[PROBLEM DESCRIPTION]
Retype, word for word, every line of the records below starting at the one that contains "right hip: (777, 171)" and ending at the one that contains "right wrist: (277, 132)"; include both of those lines and nothing more.

********************

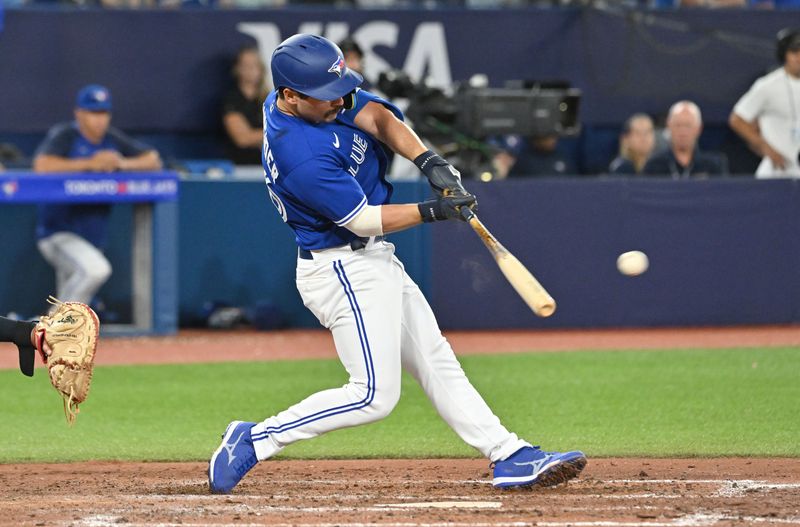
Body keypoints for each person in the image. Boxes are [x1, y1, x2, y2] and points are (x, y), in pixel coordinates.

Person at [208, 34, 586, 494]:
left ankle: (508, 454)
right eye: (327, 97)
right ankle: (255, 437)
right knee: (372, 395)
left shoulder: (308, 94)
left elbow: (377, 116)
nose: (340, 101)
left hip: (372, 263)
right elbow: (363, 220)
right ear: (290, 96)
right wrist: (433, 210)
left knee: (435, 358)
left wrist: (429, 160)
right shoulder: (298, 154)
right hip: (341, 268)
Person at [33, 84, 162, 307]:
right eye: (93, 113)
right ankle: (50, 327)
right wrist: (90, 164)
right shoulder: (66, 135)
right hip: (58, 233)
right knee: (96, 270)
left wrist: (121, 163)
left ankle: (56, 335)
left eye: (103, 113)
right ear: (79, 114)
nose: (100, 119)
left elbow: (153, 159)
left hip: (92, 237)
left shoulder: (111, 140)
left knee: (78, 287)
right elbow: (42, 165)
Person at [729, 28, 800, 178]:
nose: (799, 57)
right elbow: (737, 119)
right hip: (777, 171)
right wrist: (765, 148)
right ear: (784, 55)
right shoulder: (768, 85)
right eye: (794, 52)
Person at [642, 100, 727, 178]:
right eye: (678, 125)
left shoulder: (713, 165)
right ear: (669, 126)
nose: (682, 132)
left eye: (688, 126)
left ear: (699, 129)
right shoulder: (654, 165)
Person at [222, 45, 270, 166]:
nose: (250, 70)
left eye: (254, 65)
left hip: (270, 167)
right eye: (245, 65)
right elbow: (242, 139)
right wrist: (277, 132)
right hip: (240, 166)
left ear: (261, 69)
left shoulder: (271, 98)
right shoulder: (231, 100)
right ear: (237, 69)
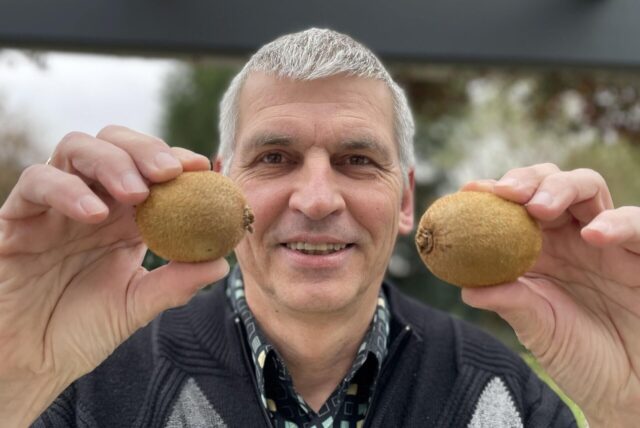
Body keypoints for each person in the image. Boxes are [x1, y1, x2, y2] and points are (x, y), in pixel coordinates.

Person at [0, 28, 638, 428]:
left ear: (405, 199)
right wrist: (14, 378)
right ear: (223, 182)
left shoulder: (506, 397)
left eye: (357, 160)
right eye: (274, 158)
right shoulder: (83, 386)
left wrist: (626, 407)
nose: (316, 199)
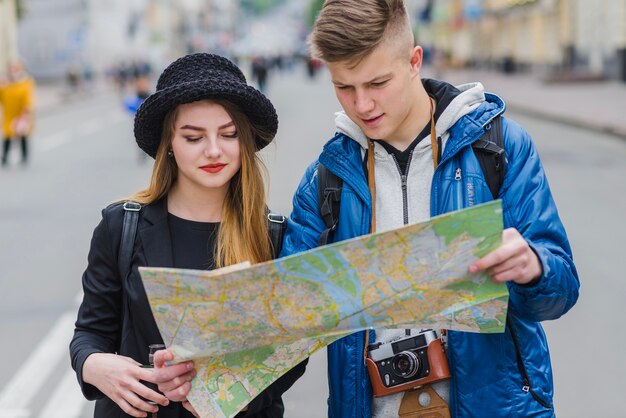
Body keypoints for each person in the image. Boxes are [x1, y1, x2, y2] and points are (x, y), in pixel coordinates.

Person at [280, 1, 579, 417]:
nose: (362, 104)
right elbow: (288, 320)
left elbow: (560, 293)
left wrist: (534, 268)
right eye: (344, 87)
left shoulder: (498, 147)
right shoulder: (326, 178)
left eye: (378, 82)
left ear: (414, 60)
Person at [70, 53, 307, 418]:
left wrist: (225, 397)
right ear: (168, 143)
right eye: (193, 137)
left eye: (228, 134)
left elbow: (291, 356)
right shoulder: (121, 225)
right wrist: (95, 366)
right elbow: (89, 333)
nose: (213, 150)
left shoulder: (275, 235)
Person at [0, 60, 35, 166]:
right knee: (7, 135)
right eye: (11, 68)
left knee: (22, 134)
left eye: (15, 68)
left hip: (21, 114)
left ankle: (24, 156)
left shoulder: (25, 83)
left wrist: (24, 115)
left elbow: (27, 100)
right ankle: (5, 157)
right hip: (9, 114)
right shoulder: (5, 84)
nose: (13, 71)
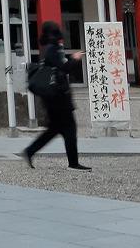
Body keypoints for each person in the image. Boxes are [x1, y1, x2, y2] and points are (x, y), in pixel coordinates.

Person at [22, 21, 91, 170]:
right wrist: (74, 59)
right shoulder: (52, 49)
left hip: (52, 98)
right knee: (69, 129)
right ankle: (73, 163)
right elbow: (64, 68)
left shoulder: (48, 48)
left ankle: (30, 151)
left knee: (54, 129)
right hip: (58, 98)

********************

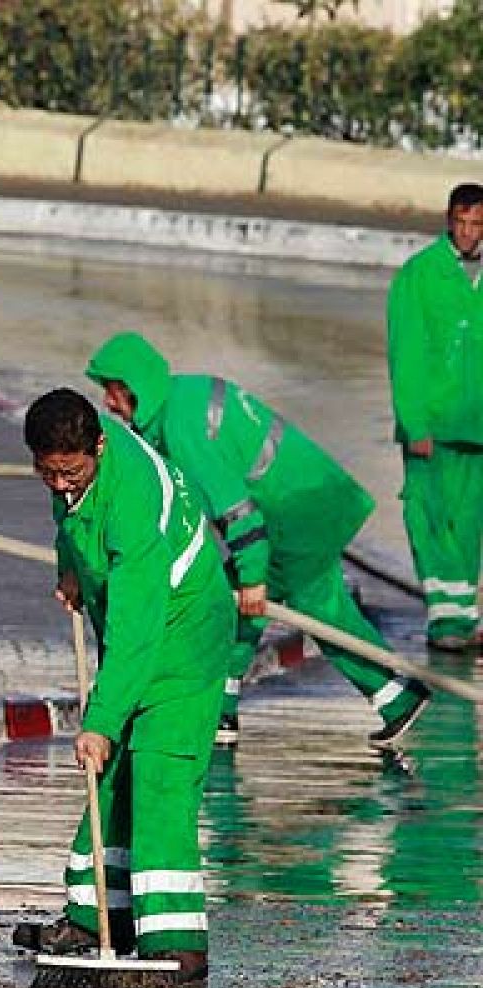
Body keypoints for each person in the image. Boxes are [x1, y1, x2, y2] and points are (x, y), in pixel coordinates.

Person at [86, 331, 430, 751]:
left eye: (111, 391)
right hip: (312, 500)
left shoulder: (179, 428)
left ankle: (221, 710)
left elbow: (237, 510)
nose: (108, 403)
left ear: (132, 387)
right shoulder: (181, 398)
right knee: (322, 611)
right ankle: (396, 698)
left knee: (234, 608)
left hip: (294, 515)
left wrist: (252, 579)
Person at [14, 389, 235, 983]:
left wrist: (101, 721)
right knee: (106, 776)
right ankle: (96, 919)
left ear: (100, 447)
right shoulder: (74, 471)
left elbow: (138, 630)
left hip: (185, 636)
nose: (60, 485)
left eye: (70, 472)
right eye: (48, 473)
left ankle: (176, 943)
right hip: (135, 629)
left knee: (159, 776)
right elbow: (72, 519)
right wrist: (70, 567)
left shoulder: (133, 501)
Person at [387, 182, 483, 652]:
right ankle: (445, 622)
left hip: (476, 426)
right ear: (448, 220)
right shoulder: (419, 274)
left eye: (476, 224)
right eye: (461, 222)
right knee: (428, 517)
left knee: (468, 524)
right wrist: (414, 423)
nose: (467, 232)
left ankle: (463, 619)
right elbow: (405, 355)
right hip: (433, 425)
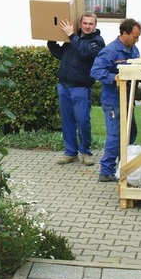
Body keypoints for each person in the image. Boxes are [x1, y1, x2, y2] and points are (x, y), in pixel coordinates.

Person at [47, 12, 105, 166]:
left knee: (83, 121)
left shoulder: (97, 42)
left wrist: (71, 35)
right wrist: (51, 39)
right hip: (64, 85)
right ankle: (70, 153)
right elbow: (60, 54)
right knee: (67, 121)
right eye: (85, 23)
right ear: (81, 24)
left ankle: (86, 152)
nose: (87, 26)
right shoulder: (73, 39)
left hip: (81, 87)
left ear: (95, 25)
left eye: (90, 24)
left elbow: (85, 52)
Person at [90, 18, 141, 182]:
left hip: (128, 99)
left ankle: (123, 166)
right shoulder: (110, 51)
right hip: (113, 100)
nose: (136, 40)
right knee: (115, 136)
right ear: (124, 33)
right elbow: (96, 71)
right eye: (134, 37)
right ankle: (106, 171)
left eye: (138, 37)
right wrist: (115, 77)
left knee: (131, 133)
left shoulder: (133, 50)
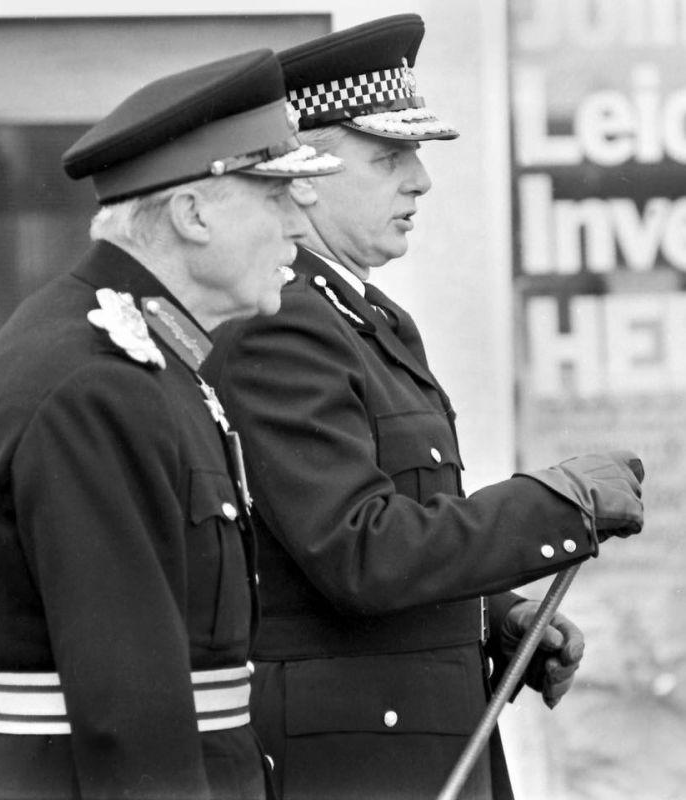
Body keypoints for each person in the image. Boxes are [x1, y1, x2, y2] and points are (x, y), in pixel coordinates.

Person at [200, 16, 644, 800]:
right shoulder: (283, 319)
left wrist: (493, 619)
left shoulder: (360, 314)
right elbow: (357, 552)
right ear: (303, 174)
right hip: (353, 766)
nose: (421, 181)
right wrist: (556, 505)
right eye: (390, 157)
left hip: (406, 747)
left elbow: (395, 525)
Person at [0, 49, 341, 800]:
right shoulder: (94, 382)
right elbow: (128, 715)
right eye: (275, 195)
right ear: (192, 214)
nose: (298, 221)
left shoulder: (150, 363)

********************

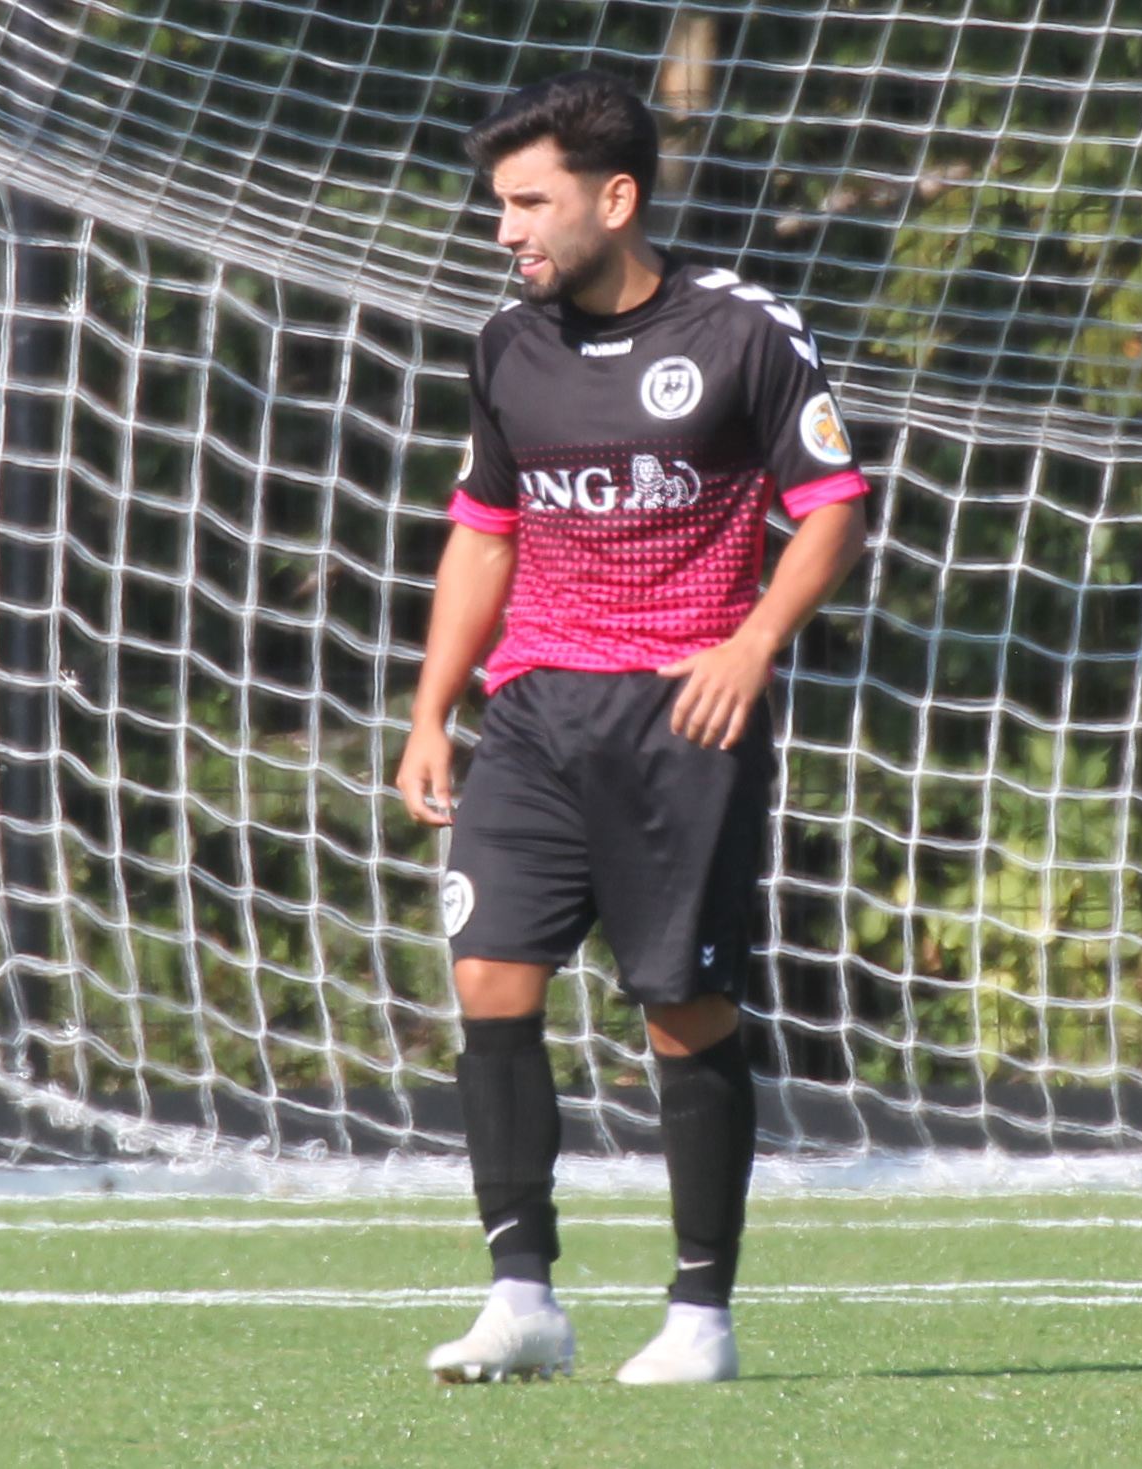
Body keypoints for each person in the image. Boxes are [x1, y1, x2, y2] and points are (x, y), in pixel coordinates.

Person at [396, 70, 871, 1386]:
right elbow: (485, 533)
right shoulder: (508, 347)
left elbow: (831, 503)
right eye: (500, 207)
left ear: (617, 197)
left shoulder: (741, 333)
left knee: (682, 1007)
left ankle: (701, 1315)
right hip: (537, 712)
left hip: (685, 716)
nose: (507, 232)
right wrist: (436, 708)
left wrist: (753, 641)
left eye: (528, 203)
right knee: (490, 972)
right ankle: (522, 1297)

********************

[YOUR SOLUTION]
right hip: (777, 171)
right wrist: (765, 148)
right ear: (784, 55)
right shoulder: (768, 85)
right eye: (794, 52)
Person at [642, 100, 727, 178]:
right eye: (678, 125)
left shoulder: (713, 165)
right ear: (669, 126)
nose: (682, 132)
left eye: (688, 126)
left ear: (699, 129)
right shoulder: (654, 165)
Person at [222, 45, 270, 166]:
nose: (250, 70)
left eye: (254, 65)
left hip: (270, 167)
right eye: (245, 65)
right elbow: (242, 139)
right wrist: (277, 132)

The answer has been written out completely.